Because Lei Gong is well worth considering and because WBA is more than capable of building lists without a slow core fireteam trying not to be a detriment to the only member capable of taking a hit?
I can't actually tell whether this is sarcasm or not. Most of the white banner lists I've played or written have used non-lieutenant Quing Gao (notable exceptions being the ones I built when we weren't sure if he could be core-linked with Zanshi, and ones trying out the idea of of two three-man teams that a mate from NZ put me on to).
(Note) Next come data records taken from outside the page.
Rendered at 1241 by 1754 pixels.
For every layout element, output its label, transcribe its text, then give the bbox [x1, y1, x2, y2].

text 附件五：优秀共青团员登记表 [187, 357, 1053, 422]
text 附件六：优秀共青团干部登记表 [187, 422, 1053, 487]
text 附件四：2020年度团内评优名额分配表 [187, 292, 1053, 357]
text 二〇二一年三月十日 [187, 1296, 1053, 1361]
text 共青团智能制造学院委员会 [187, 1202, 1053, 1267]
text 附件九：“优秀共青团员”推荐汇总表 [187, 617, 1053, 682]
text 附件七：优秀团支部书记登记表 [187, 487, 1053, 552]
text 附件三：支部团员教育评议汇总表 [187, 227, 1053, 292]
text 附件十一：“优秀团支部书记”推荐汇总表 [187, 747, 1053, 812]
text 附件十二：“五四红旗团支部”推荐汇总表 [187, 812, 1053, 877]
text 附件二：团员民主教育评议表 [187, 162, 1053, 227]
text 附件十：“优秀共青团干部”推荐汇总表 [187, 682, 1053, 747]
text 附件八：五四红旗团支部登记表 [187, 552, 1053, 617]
So 6-2 LeiGong is not slowed down by 4-4 Zhanshis? Very doubtful. You can't fully benefit from his FD1 either - he'll run out of coherency faster than you can keep Zhanshis up (let's not forget AROs, and if the opponent let you have an uncontested lane to move up freely - that's not a sign of a good fireteam). And Shock MMR is much weaker than HMG in a core. Lei Gong himself is a very good profile, but I doubt very much he is useful in Zhanshi links in any way other than to situationally plug the hole to get needed FT bonus. He might be strong in Jujak (Shang Ji) or Ye Mao Haris, but Zhanshi Core? No, not worth it most of the time.
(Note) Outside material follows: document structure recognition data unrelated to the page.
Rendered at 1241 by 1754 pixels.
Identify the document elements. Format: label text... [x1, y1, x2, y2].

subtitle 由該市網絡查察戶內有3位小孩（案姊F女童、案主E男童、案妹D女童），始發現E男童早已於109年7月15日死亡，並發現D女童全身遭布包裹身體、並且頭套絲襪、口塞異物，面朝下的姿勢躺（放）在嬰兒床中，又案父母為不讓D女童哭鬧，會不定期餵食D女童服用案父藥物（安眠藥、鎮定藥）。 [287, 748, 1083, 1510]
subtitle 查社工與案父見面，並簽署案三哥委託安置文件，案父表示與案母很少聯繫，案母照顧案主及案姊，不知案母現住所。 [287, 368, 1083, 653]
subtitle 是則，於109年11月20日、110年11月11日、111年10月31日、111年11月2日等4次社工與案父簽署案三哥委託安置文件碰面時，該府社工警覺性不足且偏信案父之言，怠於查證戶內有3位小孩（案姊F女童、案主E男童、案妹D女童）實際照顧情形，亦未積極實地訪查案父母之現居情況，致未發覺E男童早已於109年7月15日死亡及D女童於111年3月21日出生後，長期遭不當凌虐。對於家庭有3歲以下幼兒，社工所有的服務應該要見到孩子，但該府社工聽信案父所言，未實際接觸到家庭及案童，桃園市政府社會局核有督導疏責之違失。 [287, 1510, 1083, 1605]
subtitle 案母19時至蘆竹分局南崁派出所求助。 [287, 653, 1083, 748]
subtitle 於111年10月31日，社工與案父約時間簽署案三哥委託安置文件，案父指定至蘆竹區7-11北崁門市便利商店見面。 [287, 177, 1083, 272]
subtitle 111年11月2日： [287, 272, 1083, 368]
It's not sarcasm. I think it's small-minded to think a list has to have a core:d heavy infantry HMG and that adopting the attitude that Qiang is mandatory is unnecessarily limiting yourself. He's 43 points after all, plus maybe also consider other vectors such as the TAware Shang-Ji and let Rui Shi do the burst job? Each unit in a list is a tool to be used. It might be worth sacrificing a Zhanshi in order to get a good shot at a Kamau or Brawler sniper to let your Rui Shi take full advantage of smoke or to get your other units forward. He's got the ability to run away from the Fireteam if necessary, but nothing forces you to play him like that. If you Move-Move you can easily limit yourself to 4" to avoid having him outrange the Zhanshi or you can use the extra 2" to get him back in a better position instead of standing out in the open like a numpty if you have to abandon that attack vector. While Qiang is objectively a better shot, there are targets and ranges that Lei Gong is better against and the fact that you don't need to pay SWC for him and that he's cheaper is also significant for optimizing your list to scenario and opponent, not to mention that you open yourself up to getting locked in by hacking and that E/M will punish your team more severely, and that you're making yourself predictable within your meta... But that's still kind of detracting from the point I made earlier that started this WBA side-track; none of these are as cheap as a Zhanshi or a Tian Gou, so none of them has the qualities needed to work around the fact that Zhanshi are 1 or 2 AVA short of what would be comfortable in what's likely going to be the closest thing to their home sectorial we'll ever get.
I feel like it's much more game warping than either of those. Good coverage of the backline of your DZ makes Van Zant a very expensive Dogged AP Rifle, and and the Oniwaban is pretty strong but still needs to avoid things like templates. The Tian Gou can prevent you from moving even if he can't draw LoF to you. The Tian Gou is definitely more in the "Kamau MSR core" range of game-warping than the Van Zant/Oniwaban/Noctifer camp.